__WHAT YOU SHOULD DO__:
Output every line from the one containing "text - bug fix: name folder from" down to the one containing "text - usability", both included, as a Markdown table with the columns Row and Entry, omitting blank lines.

>> BEGIN MATERIAL PROVIDED

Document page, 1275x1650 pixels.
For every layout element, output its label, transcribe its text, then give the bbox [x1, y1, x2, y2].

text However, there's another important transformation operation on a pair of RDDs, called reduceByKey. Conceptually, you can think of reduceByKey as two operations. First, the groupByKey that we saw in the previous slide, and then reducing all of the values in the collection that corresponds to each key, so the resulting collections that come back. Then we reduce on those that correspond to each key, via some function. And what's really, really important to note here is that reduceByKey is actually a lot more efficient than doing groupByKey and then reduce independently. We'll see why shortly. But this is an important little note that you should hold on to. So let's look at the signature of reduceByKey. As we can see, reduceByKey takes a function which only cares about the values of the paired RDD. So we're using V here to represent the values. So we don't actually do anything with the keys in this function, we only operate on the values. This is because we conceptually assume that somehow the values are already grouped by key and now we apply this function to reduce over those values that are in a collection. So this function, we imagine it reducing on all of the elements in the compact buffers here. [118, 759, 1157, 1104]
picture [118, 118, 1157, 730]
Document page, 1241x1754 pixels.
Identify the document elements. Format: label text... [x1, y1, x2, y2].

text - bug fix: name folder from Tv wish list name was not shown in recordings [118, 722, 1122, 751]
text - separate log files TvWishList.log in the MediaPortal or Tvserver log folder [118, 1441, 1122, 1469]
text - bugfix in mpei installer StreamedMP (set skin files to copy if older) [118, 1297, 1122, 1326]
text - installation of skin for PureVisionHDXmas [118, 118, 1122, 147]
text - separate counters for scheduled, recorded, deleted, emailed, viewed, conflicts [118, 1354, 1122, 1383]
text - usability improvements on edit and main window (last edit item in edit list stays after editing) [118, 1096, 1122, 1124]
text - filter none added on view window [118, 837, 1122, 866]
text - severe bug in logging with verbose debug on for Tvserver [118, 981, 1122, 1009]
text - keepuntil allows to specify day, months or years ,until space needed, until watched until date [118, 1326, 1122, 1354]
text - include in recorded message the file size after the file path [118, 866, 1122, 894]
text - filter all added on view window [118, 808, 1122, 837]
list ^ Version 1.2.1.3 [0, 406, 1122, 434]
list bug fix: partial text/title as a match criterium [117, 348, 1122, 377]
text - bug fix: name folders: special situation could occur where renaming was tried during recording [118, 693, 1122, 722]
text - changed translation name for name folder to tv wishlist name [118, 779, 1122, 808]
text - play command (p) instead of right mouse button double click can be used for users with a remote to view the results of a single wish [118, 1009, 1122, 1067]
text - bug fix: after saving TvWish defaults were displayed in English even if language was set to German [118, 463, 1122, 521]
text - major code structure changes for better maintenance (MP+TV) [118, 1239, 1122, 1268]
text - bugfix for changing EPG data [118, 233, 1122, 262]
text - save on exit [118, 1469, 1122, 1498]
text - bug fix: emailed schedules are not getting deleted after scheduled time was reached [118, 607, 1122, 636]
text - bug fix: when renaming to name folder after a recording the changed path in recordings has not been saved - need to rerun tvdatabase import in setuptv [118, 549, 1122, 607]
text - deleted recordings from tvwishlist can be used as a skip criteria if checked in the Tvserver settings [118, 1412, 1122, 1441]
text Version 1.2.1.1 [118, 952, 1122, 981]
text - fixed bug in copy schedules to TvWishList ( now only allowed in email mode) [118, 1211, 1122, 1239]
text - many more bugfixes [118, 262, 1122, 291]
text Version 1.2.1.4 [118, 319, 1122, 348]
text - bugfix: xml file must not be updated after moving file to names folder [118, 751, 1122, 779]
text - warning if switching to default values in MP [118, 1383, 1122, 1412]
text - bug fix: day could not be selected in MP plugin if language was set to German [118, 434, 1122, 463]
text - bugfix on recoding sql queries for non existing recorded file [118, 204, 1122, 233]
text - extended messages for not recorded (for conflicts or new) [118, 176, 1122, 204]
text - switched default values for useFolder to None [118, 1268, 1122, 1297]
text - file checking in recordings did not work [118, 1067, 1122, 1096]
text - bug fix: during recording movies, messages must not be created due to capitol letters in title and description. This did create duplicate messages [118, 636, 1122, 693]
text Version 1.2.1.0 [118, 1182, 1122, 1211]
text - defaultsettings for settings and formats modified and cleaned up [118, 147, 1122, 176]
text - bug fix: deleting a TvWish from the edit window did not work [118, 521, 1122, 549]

>> END MATERIAL PROVIDED

__ANSWER BELOW__:
| Row | Entry |
|---|---|
| 1 | text - bug fix: name folder from Tv wish list name was not shown in recordings [118, 722, 1122, 751] |
| 2 | text - separate log files TvWishList.log in the MediaPortal or Tvserver log folder [118, 1441, 1122, 1469] |
| 3 | text - bugfix in mpei installer StreamedMP (set skin files to copy if older) [118, 1297, 1122, 1326] |
| 4 | text - installation of skin for PureVisionHDXmas [118, 118, 1122, 147] |
| 5 | text - separate counters for scheduled, recorded, deleted, emailed, viewed, conflicts [118, 1354, 1122, 1383] |
| 6 | text - usability improvements on edit and main window (last edit item in edit list stays after editing) [118, 1096, 1122, 1124] |